6. On the topic of globalization, I’m not sure where you specifically stand, but Republicans as a group are largely nationalistic and isolationistic. This approach is both outdated and unrealistic in a highly connected world. In the same way that you cannot build walls to effectively keep out immigrants, you cannot build walls to keep out the rest of the world from our economy. In fact, our economy suffers greatly from such blanket xenophobia. That does not mean that we knuckle under to strong arm tactics from our competitor countries like China, but rather that we use that fiscal policies like the CHIPS bill to fight our fight and not the idiotic cudgel of tariffs like Trump used.

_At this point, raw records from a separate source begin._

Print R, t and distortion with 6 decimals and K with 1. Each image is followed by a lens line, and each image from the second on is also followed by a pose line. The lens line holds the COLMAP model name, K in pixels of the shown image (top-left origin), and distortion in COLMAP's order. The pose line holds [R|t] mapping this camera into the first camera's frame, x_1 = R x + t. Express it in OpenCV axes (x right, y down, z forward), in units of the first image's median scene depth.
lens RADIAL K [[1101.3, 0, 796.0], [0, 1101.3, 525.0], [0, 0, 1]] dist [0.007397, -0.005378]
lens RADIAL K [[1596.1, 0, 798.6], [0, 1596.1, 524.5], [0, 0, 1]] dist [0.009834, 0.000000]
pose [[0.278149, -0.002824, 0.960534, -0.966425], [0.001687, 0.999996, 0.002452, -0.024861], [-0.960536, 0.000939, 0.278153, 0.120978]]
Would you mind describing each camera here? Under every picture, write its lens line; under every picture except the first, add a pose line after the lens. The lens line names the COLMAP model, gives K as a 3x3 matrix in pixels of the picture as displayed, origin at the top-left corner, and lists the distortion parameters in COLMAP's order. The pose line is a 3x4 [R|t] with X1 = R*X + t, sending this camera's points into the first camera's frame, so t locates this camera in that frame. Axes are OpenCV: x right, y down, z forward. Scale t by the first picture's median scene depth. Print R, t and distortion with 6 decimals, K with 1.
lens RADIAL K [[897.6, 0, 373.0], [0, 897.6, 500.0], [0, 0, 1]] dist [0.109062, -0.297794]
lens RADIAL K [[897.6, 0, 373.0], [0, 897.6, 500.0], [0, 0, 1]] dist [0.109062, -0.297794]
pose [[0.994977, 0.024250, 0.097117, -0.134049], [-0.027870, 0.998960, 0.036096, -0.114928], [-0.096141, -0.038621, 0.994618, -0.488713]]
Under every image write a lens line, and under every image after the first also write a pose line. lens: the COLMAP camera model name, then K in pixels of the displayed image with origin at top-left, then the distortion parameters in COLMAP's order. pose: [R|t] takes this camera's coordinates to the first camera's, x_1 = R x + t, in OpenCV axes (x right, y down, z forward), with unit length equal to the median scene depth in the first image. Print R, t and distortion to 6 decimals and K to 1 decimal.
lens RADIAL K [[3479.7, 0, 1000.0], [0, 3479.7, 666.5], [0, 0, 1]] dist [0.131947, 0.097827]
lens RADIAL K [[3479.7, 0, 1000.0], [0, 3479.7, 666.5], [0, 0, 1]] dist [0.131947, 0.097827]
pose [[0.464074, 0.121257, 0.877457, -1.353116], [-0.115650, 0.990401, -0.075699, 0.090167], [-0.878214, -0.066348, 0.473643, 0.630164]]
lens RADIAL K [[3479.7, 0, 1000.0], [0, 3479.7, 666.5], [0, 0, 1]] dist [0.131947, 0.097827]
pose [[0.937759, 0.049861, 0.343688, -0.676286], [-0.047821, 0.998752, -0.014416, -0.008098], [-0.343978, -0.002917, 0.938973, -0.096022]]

7. Civility is a very big deal these days and may seem minor, but I believe it is at the core of our problems. The Republican extremists have been allowed to run rampant over the House of Representatives and no amount of control by McCarthy’s speakership seems possible any more. The lack of civility and norms shown during the State of the Union Address was unprecedented. The allowance of people of known ill-repute like George Santos to keep their seats in Congress and forgoing censure by Republicans just makes our country weaker both in character and especially in the eyes of our allies. In your theme of the importance of consequences, I suggest that the consequences of pursuing untruths for political gain should be at the top of things that we collectively fight to end.
8. Biden has strengthened and reestablished our global leadership role. Trump worked incessantly to destroy it. Biden has brought us closer to our most important allies and kept our enemies (China, Russia, Iran, North Korea) at bay. Trump embraced all of those enemies and shunned our historic and important allies.
9. You seem to want us to collectively ignore the parts and peoples of the world that would qualify as the have nots. You say we are “giv(ing) everything to everyone with no consequences”. I say that we have an obligation as humans to care for one another and that may be the most important legacy we can leave our grandchildren because it will create a more stable and truly better world with less hate and more acceptance. It is worth twice the price to keep our world from the brink of anarchy by giving everybody something to lose by having a true stake in the system. It requires a longer-term and more expansive view of the world, which is the only rational approach to planning.
10. I agree that we, as a world, are in a mess, but that it is a mess of our own making. The biggest mess may be to our environment and that will affect our grandchildren more than anything else. Whether we caused it or its part of the natural cycle is irrelevant. What matters is how we fix it. You want to continue a proven harmful path of hydrocarbon overuse. I want to see us bend over backwards, even to some immediate cost to us economically, to find a less invasive way to generate energy for our needs without destroying the environment as quickly as we seem to be doing today.
Dear Roger, I doubt that this will cause an epiphany in you and that you will suddenly recant all of your views. What I do hope is that one or two of these points might resonate with you and make you think twice before knee-jerking to the latest republican or Fox News trope.
Rich, this may be your best “Lone Ranger” yet. Thoughtful and well composed. I cannot imagine how your motorcycle buddy can refute many of your points. He should come over from “the dark side” and embrace rationality, good logic and compassion. Well done.